An obvious criticism of this setup is that it leaves a lot of opportunities for the sort of go-nowhere navel-gazing in which literary fiction is often accused of luxuriating. And sure enough, these characters know how to navel-gaze—so if you’re bored by that sort of thing, well, you’ll probably be bored here. I usually am, though, and that was not my experience of the book; the world of Winthrop’s story is just too rich to find dull. Good grief, she makes a whole scene out of Anders going through his dead daughter’s wastebasket, never emptied after the previous summer:

There is a Twizzler’s wrapper at the bottom, a balled-up Kleenex, a movie ticket stub, which when he takes it from the basket he sees is from August 12, for a matinee of Citizen Kane playing at the arts cinema in Rockport. He remembers Saul coming to pick her up that afternoon. There is a crumpled scrap of paper with doodled stars around a street address in Beverly—588 Cabot—a chewed toothpick, a broken barette.

I can’t help but respect a writer who knows her characters so well that she can not only imagine what a depressed sixteen-year-old might throw away in her summerhouse trashcan, but can also perfectly imagine how her father will react to those things a year later; it feels less like fiction than documentary. And even months after I read my ARC, I still remember that scene vividly. Surely that’s a sign that Winthrop is doing something right?
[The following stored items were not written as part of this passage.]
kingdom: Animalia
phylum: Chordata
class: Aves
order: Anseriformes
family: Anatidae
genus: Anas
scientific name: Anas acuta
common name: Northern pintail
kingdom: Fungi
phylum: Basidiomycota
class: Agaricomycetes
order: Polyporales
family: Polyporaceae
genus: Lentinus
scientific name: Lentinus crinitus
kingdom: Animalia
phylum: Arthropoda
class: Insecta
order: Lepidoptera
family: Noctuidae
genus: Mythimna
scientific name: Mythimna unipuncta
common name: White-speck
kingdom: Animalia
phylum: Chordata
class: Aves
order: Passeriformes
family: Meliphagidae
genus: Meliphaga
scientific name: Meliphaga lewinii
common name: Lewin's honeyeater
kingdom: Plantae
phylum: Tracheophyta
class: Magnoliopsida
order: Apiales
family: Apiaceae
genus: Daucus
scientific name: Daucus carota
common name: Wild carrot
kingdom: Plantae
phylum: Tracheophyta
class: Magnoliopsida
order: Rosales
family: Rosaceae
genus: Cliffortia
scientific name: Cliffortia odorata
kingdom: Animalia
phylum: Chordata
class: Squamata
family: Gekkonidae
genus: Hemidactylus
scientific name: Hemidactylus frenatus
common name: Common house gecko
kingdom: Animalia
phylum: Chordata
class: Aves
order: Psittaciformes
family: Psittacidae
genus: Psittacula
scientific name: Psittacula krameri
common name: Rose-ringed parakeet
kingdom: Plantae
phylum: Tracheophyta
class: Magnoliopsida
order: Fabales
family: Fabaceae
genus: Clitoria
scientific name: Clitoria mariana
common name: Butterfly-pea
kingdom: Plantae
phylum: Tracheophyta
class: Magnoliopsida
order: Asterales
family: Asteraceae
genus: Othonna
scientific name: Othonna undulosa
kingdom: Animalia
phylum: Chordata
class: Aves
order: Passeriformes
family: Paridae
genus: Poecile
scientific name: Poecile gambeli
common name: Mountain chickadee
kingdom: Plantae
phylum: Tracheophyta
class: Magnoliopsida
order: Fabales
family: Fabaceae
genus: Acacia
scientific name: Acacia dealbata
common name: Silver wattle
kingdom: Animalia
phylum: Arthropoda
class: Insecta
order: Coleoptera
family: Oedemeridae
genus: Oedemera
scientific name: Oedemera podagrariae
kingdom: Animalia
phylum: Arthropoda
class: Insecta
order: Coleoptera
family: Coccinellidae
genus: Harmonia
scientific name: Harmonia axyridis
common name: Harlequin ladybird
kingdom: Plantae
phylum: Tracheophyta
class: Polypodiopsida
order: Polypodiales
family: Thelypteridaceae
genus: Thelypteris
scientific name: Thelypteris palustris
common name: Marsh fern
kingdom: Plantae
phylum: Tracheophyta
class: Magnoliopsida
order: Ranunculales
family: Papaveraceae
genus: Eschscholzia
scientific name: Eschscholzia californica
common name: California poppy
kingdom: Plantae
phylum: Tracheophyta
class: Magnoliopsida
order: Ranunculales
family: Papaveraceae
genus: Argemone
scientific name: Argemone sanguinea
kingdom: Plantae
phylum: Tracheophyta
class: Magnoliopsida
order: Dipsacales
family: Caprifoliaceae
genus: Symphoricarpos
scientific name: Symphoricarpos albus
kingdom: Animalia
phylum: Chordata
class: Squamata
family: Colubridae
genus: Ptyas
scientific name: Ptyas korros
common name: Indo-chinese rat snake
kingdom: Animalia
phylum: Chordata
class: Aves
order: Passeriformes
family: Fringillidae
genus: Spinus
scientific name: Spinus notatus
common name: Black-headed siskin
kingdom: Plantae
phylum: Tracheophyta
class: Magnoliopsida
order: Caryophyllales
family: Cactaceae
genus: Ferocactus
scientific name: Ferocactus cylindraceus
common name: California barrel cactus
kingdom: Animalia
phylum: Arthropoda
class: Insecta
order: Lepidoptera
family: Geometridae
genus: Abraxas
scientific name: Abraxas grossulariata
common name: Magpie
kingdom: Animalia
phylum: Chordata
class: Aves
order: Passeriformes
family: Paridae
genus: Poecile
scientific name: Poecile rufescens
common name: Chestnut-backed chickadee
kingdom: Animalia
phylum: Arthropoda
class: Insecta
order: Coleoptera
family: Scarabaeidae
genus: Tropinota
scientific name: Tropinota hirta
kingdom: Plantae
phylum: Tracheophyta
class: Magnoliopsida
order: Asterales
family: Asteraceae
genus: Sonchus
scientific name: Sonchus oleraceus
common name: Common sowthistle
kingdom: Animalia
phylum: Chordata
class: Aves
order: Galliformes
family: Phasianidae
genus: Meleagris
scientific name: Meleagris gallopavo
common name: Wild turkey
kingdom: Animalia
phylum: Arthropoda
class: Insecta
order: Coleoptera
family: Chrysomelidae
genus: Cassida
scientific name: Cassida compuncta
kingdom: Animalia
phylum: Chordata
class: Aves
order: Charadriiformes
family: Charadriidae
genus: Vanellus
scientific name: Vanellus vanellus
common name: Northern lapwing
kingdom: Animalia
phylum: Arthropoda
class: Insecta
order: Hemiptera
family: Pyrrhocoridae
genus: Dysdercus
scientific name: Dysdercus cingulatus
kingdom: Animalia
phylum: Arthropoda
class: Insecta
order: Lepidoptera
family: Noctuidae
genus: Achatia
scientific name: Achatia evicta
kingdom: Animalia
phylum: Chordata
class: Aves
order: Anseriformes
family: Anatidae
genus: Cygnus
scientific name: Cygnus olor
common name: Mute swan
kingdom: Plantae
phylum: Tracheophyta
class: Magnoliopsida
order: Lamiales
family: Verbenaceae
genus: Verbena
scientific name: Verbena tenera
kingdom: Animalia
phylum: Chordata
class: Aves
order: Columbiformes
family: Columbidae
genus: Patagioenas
None of this, of course, undoes the fact that the book is a whole lot of red herring. But I expect that’s intentional, actually, as a kind of meta-commentary on the impossibility of resolution when you lose a child to suicide—and on a writerly level I admire Winthrop’s ability to accomplish such sophisticated textual trickery, even if on a readerly level it leaves me a little sore.

So I suppose my answer, in the end, is that I do admire The Why of Things. But consider this fair warning: you may just end up furious.